- The paper introduces the short-#1@k{m} method, showing that shorter chains can boost LLM reasoning accuracy by up to 34.5%.
- It demonstrates a reduction in token usage by approximately 50% and decreases inference wall time by up to 33% compared to longer chains.
- Fine-tuning LLMs on shorter reasoning data (S1-short) yields enhanced performance, underscoring the benefits of efficient chain design.

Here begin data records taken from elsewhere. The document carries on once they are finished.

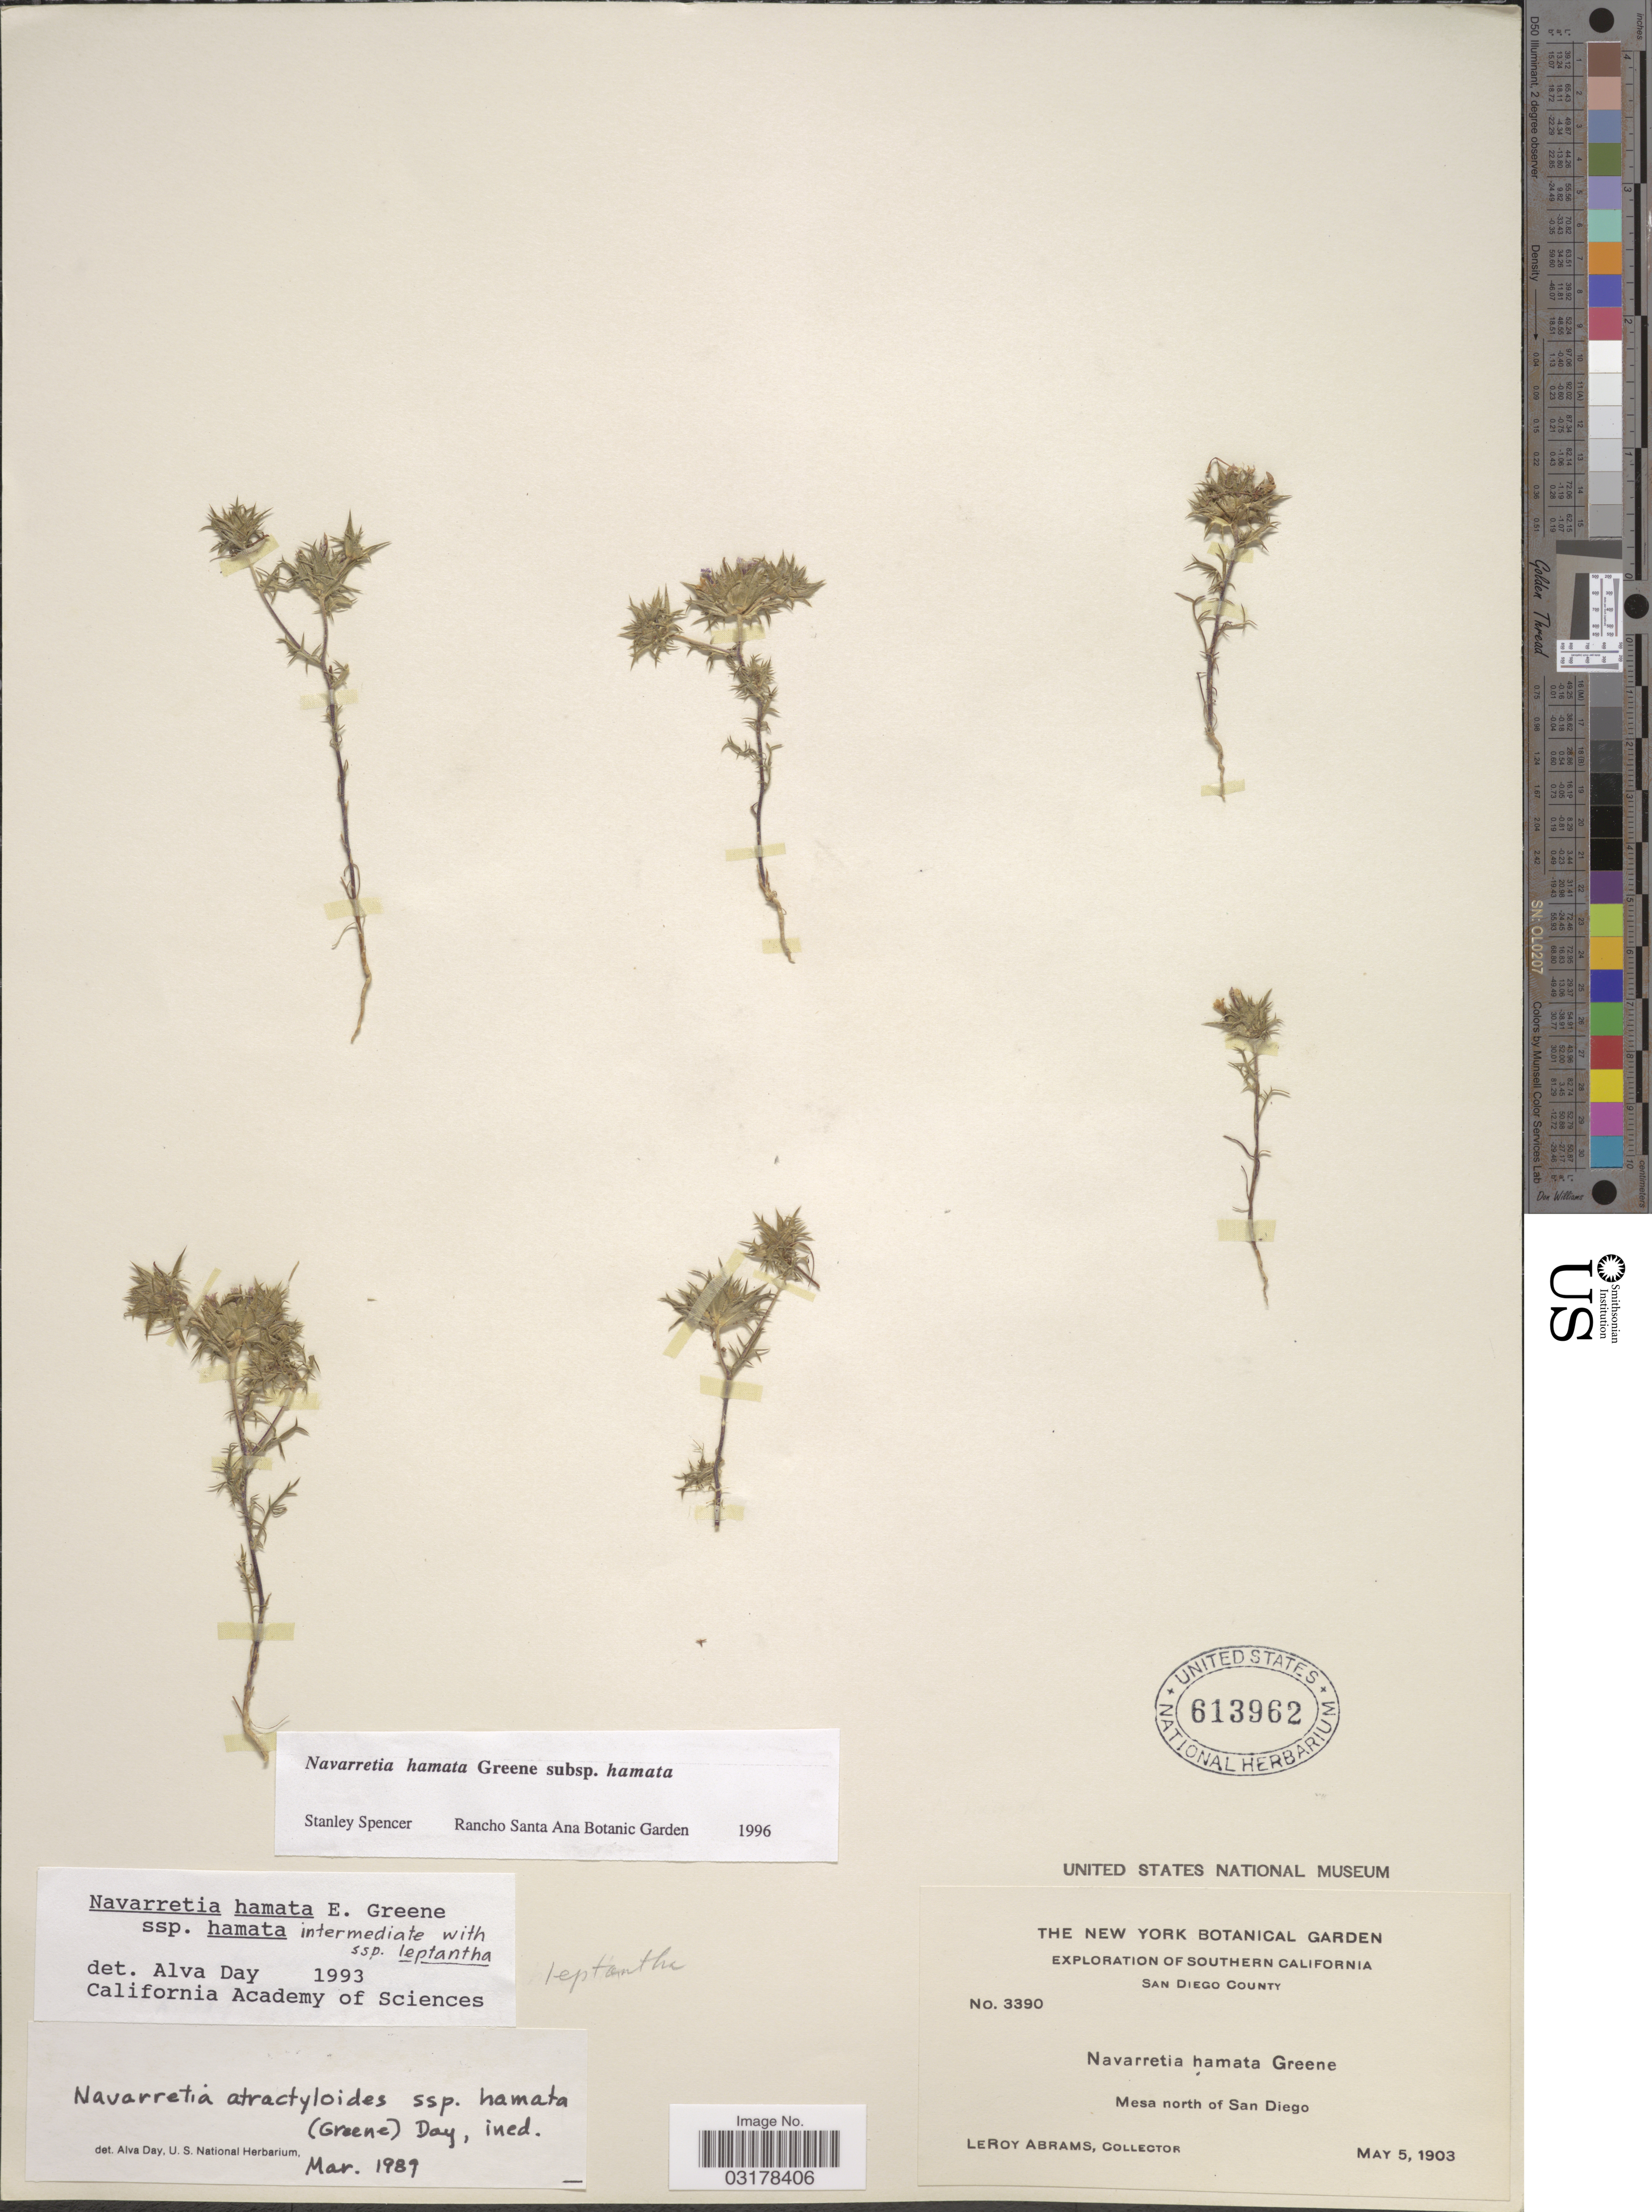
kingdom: Plantae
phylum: Tracheophyta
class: Magnoliopsida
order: Ericales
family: Polemoniaceae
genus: Navarretia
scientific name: Navarretia hamata var. hamata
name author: Greene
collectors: L. Abrams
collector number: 3390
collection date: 1903-05-05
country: United States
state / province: California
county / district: San Diego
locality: Southern California. San Diego County. Mesa north of San Diego.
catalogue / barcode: US 613962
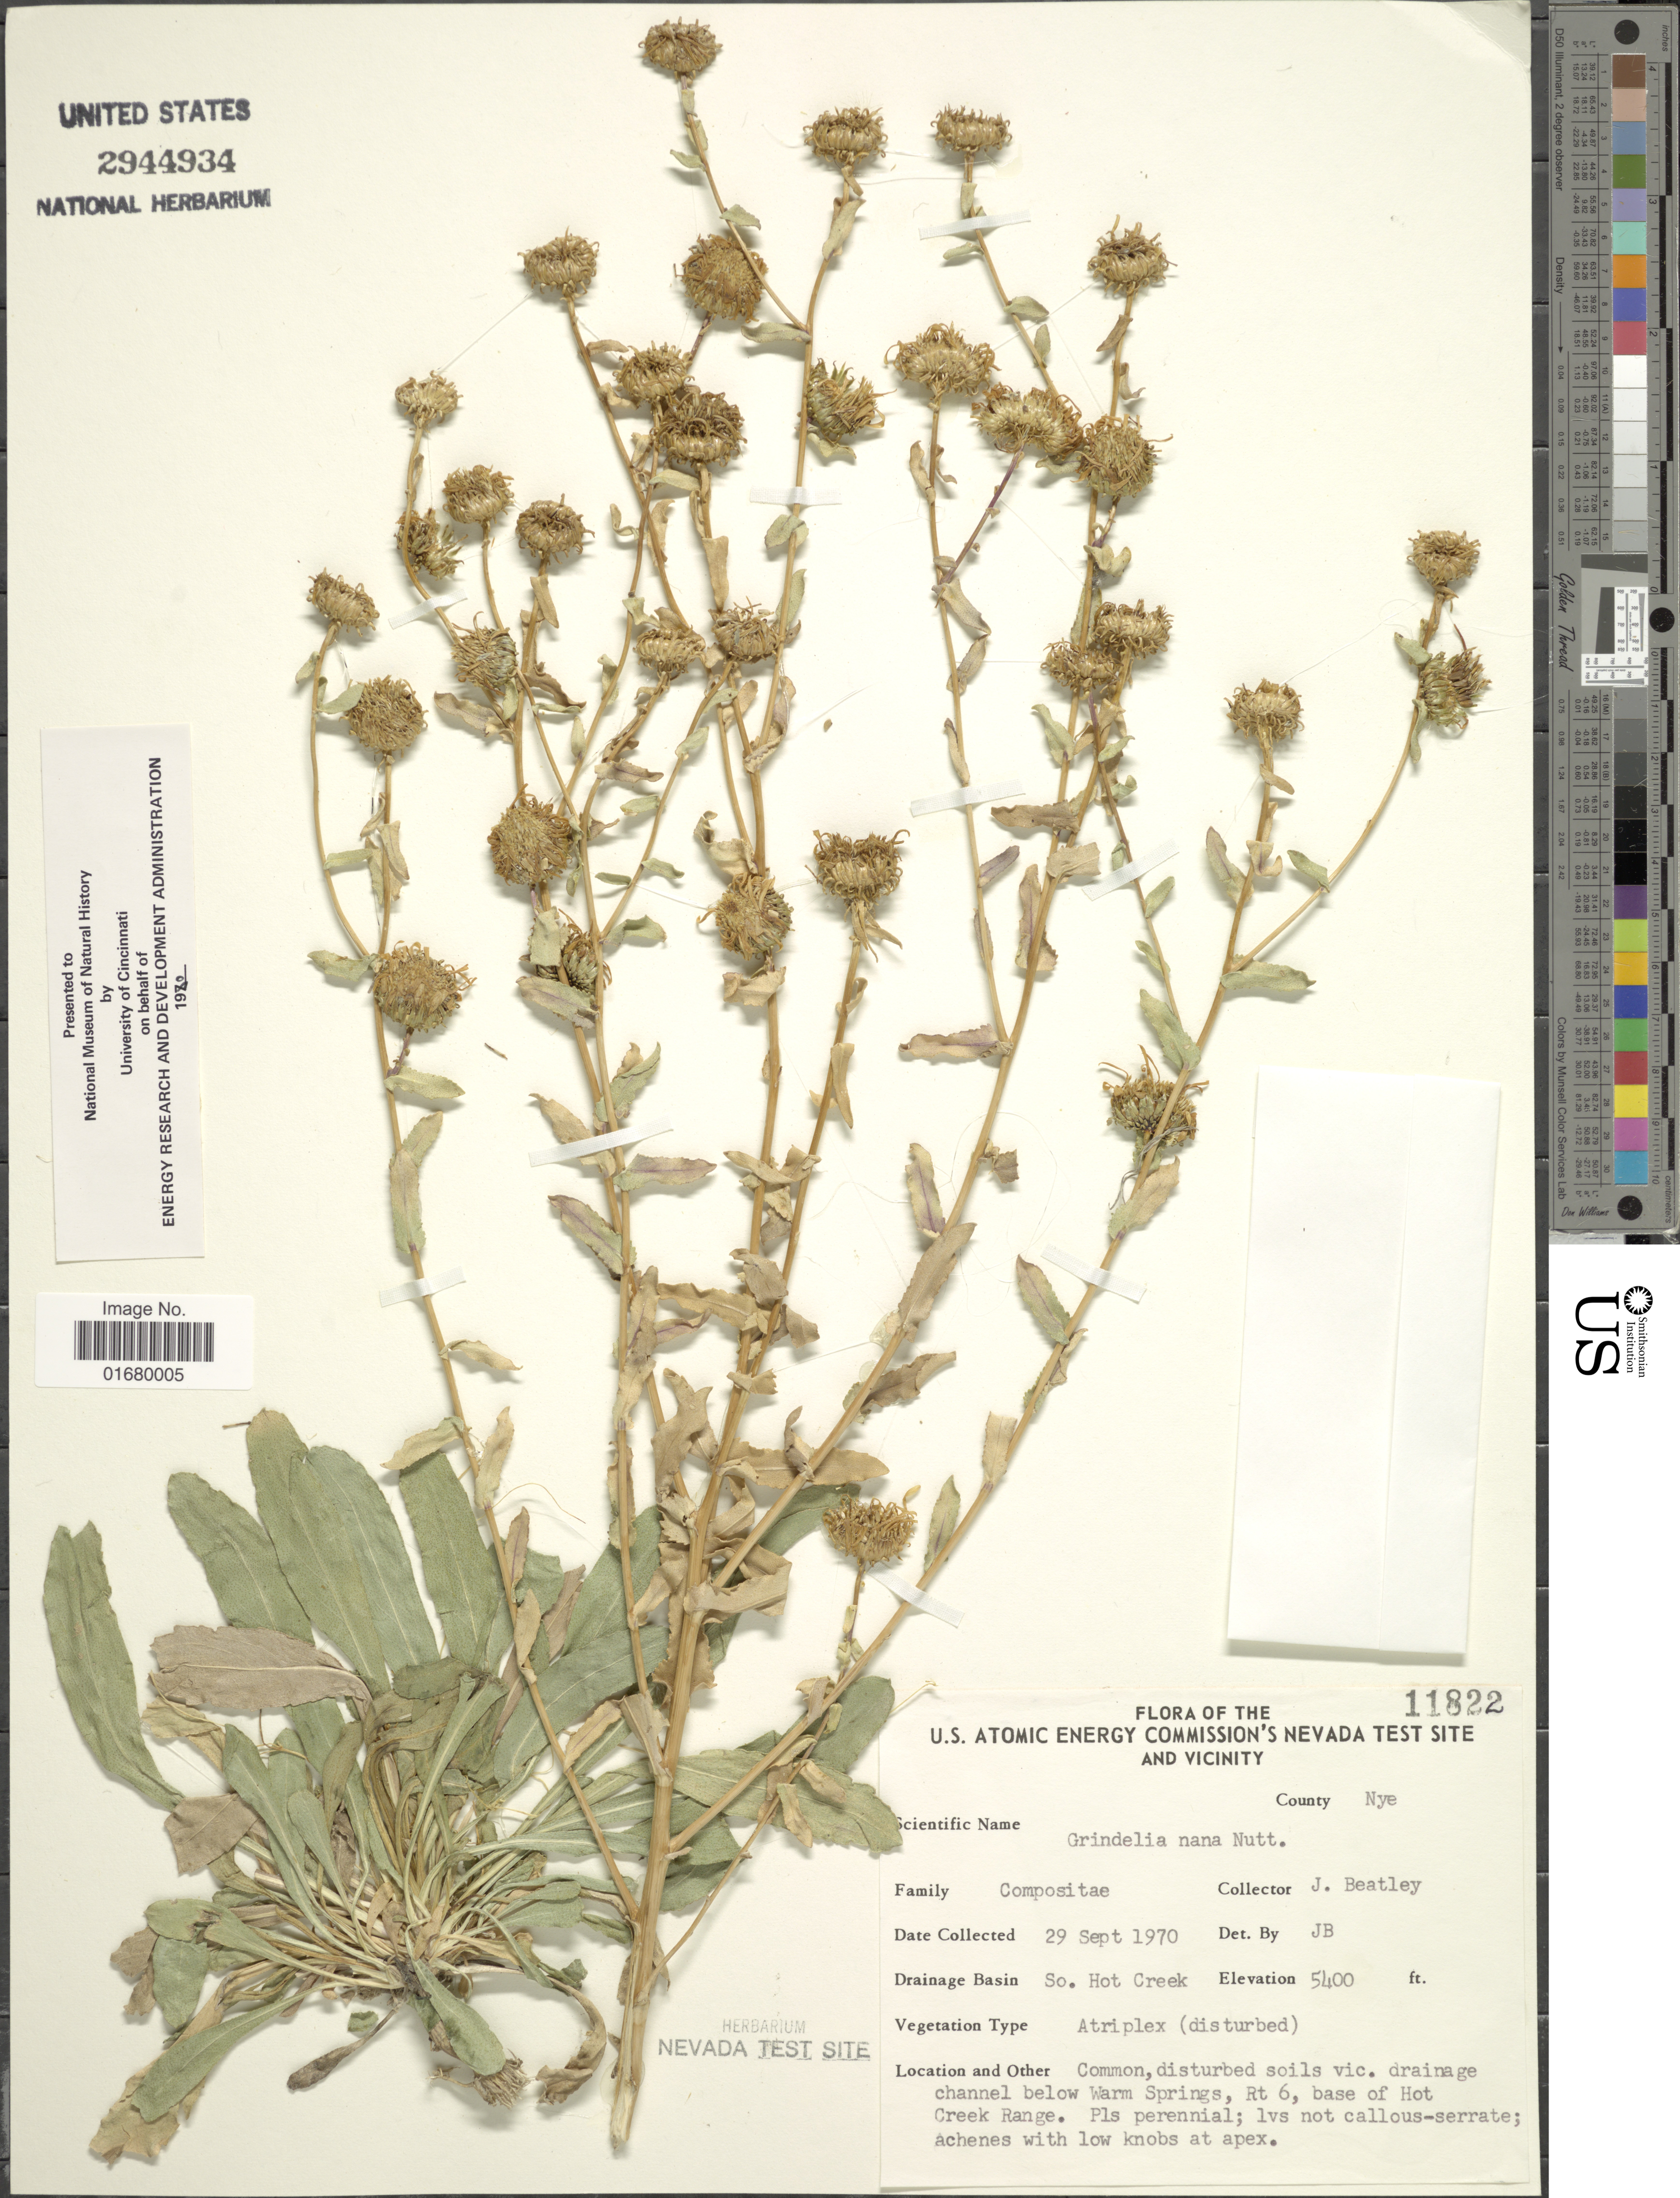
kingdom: Plantae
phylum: Tracheophyta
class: Magnoliopsida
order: Asterales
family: Asteraceae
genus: Grindelia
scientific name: Grindelia nana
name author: Nutt.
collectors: J. C. Beatley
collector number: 11822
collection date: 1970-09-29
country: United States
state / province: Nevada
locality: The U.S. Atomic Energy Commission's Nevada test site and Vicinity, County: Nye, So. hot creek, below Warm Springs, Rt 6, base of Hot Creek Range.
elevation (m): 1646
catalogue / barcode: US 2944934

Preferring Shorter Thinking Chains for Improved LLM Reasoning
Introduction
LLMs are often employed in complex reasoning tasks, where the prevailing methodology leverages extensive chains of thought (CoT) to achieve higher accuracy in problem-solving. This practice, although effective, is computationally expensive due to the increased inference time required for generating these long thinking chains. The paper "Don't Overthink it. Preferring Shorter Thinking Chains for Improved LLM Reasoning" challenges the conventional wisdom that longer thinking chains lead to improved reasoning capabilities. Through empirical evaluation across multiple reasoning LLMs and mathematical benchmarks, the study uncovers that shorter reasoning chains can surpass longer ones in accuracy, suggesting a paradigm shift in the approach to LLM reasoning.
Methodology
The research introduces a novel inference method named short-#1@k{m}. This method involves executing k parallel generations and halting computation once the first m thinking trajectories complete. The final answer is determined using majority voting among these m chains, which effectively reduces computational costs and inference time. The performance of LLM models on several competitive benchmarks is analyzed by comparing the accuracy of different inference strategies, including standard majority voting and the proposed short-#1@k{m}.
Figure 1: Visual comparison between majority voting and our proposed method short-#1@k{m} with m=1.
Experiments and Results
Shorter Chains vs. Longer Chains
The study evaluates three top-tier reasoning LLMs across three complex mathematical benchmarks: AIME 2024, AIME 2025, and HMMT February 2025. It is observed that selecting the shortest reasoning chain yields a significant improvement in accuracy, with increases reaching up to 34.5% compared to the longest chain for the same question. Additionally, this approach naturally reduces the number of tokens by about 50%, demonstrating both performance and efficiency benefits.
Implementation of short-#1@k{m}
The proposed short-#1@k{m} method achieves superior performance across various compute budgets compared to standard majority voting. In low-compute scenarios, short-#1@k{1} outperforms other methods while using up to 40% fewer tokens. In high-compute regimes, short-#1@k{3} consistently exceeds majority voting efficiency, reducing wall time by up to 33%.

Figure 2: m values ablation of short-#1@k{m}.
Fine-tuning with Shorter Reasoning Chains
To further investigate the impact of shorter reasoning chains, the researchers fine-tuned an LLM (Qwen-2.5-32B) using different S1 dataset variations—S1-short, S1-long, and S1-random. Results indicate that models fine-tuned on shorter reasoning chains (S1-short) not only reduced the length of thinking trajectories but also improved accuracy compared to models trained on longer or randomly sampled chains. This highlights the potential efficacy of supervised fine-tuning on shorter CoT data.


Figure 3: S1-short dataset variant leading to enhanced performance upon fine-tuning.
Implications and Future Directions
The findings suggest reevaluating current practices in test-time compute for reasoning LLMs, with an emphasis on balancing reasoning efficiency and performance. Shorter thinking chains not only mitigate computational demands but can also enhance the reasoning capabilities of LLMs. Future research may explore the integration of these insights into more extensive LLM training regimes, potentially bolstering the development of models that are both computationally efficient and adept at complex reasoning tasks.
Conclusion
The paper presents compelling evidence that challenges the assumption that longer thinking chains inherently enhance LLM reasoning. By leveraging shorter reasoning chains, the proposed methods demonstrate that improved performance can be attained with reduced computational overhead, paving the way for more efficient reasoning strategies in LLM applications. This research provides significant insights into the optimization of LLM reasoning processes, with potential implications for broader applications requiring efficient computational resource management.